Quando estava a estudar design em Viana do Castelo, apercebi-me de que não queria fazer cadeiras, mas sim mudar cabeças e decidi ir para Barcelona estudar fotografia. Quando lá cheguei, tive a sorte de ser apadrinhado pela malta do bar La Bata, que era frequentado por lésbicas, transexuais, prostitutas e por uma série de pessoal hardcore. Este ambiente fascinava-me e uma vez, no final de uma performance da Diana pornoterrorista, decidi ir falar com ela e agradecer-lhe pelo trabalho. Ela percebeu que eu tinha tirado fotos, gostou e comecei a ser convidado para ir fotografar as apresentações que fazia. Acabei por me tornar não oficialmente no seu fotógrafo oficial. Nas tuas fotos não há um respeito pelas regras da fotografia. Afinal tu não percebes nada da poda ou estavas tão drogado nas aulas que não te lembras do que aprendeste?

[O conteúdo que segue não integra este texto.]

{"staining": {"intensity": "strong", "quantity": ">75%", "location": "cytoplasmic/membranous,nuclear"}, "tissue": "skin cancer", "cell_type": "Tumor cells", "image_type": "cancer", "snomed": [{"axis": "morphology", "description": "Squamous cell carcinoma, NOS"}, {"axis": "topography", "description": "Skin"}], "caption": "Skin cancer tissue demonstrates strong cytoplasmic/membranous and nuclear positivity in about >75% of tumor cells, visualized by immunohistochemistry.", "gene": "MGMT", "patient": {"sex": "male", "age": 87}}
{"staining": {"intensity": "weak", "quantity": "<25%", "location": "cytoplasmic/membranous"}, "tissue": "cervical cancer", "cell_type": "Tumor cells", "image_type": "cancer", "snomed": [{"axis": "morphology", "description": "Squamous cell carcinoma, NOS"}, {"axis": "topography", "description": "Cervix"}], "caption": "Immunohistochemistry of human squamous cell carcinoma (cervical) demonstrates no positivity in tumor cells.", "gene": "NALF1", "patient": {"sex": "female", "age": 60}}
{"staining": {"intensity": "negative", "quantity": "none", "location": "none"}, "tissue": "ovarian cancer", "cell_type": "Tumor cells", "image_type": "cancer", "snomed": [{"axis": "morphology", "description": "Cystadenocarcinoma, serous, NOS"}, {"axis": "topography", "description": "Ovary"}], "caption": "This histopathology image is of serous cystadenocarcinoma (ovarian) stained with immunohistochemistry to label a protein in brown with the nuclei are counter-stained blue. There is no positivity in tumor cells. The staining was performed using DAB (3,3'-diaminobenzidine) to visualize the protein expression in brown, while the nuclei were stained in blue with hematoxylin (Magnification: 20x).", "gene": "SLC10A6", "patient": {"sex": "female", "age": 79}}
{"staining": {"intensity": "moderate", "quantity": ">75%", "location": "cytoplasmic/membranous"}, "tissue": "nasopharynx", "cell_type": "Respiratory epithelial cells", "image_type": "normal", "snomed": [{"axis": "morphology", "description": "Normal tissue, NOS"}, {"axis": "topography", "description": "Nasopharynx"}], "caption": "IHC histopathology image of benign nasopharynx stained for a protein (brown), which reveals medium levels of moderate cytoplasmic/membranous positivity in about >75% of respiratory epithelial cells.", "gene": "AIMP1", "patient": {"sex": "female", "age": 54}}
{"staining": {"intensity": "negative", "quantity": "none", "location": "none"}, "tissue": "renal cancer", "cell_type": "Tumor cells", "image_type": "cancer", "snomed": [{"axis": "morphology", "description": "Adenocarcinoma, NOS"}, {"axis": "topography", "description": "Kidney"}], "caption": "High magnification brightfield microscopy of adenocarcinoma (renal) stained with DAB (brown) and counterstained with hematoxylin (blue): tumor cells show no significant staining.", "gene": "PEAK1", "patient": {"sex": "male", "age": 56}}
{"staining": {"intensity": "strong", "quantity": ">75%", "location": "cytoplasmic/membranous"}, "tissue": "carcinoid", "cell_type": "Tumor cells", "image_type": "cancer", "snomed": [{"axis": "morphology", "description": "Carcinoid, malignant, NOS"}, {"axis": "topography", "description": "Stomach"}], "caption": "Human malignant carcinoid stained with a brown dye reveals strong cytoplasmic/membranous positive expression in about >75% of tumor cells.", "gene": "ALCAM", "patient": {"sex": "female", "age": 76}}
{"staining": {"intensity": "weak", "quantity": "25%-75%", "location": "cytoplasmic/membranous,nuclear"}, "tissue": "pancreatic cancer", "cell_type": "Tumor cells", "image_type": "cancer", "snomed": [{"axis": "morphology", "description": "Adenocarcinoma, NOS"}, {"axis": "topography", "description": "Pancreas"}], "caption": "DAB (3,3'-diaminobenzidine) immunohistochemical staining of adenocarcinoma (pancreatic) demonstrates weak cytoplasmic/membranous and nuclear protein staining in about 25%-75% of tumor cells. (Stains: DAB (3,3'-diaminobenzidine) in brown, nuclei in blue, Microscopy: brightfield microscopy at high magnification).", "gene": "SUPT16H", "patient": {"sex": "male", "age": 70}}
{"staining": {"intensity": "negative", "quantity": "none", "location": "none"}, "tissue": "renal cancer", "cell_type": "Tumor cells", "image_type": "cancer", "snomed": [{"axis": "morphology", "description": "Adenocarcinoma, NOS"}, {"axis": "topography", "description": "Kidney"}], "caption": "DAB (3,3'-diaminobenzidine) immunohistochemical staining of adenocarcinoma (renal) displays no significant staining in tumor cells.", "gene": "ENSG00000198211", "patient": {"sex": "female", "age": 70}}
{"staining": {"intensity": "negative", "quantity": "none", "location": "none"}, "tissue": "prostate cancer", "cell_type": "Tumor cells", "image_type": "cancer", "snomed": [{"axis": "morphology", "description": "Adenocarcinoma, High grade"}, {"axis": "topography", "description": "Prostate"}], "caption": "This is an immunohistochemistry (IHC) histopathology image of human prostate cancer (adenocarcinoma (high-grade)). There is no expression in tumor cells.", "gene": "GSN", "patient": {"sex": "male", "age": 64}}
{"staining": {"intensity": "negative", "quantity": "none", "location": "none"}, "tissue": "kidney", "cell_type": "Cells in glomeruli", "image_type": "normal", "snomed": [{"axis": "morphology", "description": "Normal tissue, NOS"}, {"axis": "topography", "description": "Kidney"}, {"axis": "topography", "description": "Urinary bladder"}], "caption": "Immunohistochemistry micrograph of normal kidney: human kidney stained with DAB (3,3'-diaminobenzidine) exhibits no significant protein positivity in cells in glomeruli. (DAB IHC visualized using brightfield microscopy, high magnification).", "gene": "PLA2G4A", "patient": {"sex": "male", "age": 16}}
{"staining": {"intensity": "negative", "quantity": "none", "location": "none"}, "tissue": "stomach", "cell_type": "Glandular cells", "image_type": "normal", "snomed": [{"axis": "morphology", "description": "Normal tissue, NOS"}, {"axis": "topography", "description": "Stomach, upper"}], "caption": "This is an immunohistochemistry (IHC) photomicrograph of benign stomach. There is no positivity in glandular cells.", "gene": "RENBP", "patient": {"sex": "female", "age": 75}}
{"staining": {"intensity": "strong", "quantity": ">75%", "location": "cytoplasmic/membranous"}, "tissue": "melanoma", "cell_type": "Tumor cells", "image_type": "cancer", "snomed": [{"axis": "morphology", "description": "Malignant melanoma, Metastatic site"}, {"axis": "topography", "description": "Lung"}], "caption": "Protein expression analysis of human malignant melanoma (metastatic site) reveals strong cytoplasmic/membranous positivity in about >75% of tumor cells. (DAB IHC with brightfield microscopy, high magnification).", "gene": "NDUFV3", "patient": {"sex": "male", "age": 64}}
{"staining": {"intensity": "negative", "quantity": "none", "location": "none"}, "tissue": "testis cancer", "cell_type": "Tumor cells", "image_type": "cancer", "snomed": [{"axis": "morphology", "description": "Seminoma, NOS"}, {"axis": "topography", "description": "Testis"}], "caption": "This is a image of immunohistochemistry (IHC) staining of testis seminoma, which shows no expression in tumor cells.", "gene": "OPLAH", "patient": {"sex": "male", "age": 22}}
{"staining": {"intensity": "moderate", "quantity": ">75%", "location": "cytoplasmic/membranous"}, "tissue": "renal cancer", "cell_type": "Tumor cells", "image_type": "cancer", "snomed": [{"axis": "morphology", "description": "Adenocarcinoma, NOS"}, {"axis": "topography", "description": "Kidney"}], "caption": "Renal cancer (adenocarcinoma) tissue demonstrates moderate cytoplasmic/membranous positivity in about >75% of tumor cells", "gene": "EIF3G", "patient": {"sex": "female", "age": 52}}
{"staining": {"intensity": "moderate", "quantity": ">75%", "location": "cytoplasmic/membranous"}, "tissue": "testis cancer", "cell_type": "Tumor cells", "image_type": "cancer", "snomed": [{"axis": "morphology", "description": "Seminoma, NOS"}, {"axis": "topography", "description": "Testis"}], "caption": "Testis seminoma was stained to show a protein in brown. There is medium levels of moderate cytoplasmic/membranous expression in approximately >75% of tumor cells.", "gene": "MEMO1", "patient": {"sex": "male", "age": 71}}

Estava sempre drogado, sim, mas a técnica fotográfica, no meu caso, é um bocado impossível de pôr na prática porque os momentos que capto são espontâneos. Não posso estar numa discoteca e quando alguém começa a mijar em cima de outra pessoa, dizer: “Olha, espera aí que eu vou montar os projectores.” O importante na minha fotografia não é a técnica, mas o momento, a espontaneidade. Não posso chegar à beira dos meus amigos e dizer: “Hoje quero que vocês saiam comigo, se dispam e comecem a fazer sexo na rua.” São coisas que têm de acontecer naturalmente e eu só tenho de ser rápido para captar o momento. Então, os teus amigos quando te convidam já sabem que podem ir ter à net?
Sim, mas antes de publicar as fotos peço sempre autorização para o fazer. Tenho imensas fotografias fenomenais que não publico porque podem ser lidas de forma prejudicial. Há uma fronteira chamada respeito que eu não passo. As tuas fotos têm uma inspiração renascentista. Se tu és um tipo que não gostas de regras, por que é que foste escolher uma estética que é talvez uma das mais normativas?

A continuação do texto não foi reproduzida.